TASK DESCRIPTION
Retrieve each line that contains the word "firm" from the entries below.

(Transcribed page contents)
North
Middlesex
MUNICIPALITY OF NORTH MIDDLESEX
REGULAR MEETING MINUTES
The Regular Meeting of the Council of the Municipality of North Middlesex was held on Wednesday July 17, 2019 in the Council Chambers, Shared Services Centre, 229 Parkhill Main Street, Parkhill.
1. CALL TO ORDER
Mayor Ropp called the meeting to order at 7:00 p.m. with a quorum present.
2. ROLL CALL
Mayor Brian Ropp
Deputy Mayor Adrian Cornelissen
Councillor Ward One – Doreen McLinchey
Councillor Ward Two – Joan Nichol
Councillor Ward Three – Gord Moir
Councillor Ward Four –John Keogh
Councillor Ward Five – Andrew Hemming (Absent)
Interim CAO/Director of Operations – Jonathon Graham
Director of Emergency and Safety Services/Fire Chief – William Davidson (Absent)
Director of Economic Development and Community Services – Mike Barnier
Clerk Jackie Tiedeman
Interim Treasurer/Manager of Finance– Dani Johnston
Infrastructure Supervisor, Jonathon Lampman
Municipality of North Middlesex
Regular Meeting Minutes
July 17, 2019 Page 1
--
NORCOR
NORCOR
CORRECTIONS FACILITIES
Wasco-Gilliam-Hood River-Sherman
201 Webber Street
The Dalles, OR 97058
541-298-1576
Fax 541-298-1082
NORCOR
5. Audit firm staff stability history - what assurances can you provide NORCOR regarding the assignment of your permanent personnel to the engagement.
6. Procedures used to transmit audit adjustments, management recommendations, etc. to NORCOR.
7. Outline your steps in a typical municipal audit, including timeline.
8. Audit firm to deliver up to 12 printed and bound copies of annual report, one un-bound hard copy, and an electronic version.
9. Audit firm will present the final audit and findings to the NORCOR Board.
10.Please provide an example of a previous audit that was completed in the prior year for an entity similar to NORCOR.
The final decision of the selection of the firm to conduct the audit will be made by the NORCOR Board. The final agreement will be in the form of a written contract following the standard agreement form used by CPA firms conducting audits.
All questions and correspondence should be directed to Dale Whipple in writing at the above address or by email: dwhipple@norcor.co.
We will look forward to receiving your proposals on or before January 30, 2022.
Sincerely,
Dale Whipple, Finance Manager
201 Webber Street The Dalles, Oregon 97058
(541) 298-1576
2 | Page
==
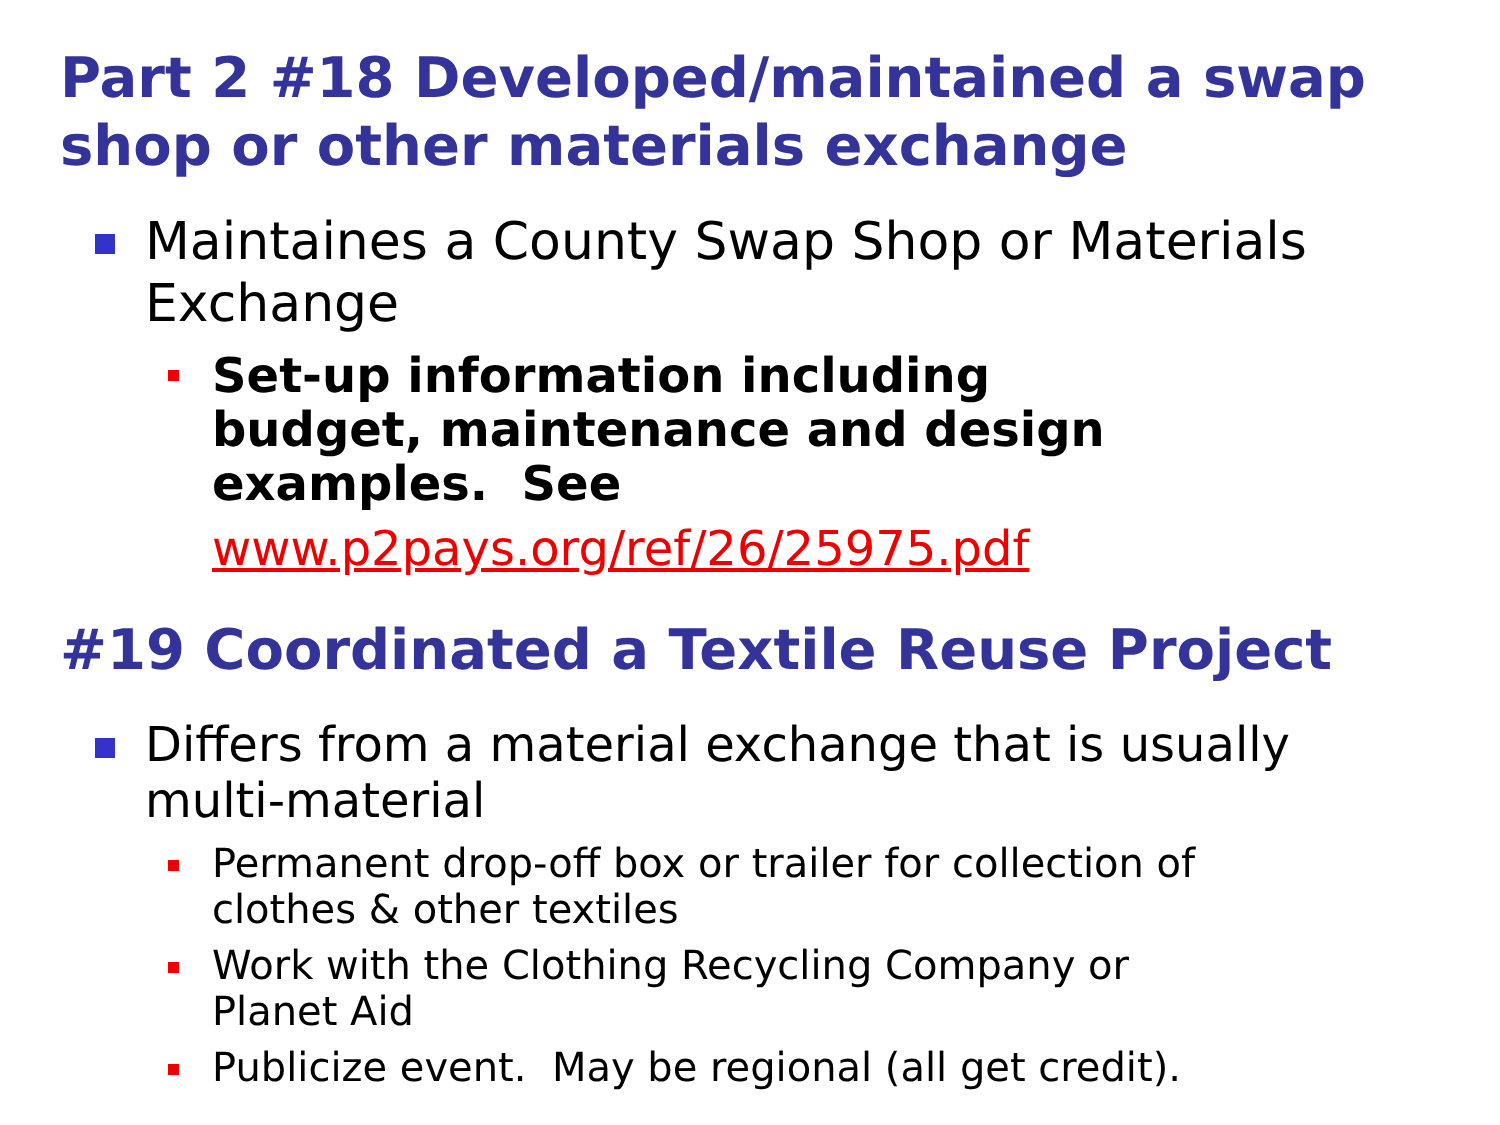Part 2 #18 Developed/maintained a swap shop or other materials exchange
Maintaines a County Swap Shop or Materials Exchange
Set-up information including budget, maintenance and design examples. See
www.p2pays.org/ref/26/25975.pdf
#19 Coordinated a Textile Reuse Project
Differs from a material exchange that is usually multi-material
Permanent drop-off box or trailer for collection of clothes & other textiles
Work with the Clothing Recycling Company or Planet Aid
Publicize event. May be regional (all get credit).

REPLY
5. Audit firm staff stability history - what assurances can you provide NORCOR regarding the assignment of your permanent personnel to the engagement.
8. Audit firm to deliver up to 12 printed and bound copies of annual report, one un-bound hard copy, and an electronic version.
9. Audit firm will present the final audit and findings to the NORCOR Board.
The final decision of the selection of the firm to conduct the audit will be made by the NORCOR Board. The final agreement will be in the form of a written contract following the standard agreement form used by CPA firms conducting audits.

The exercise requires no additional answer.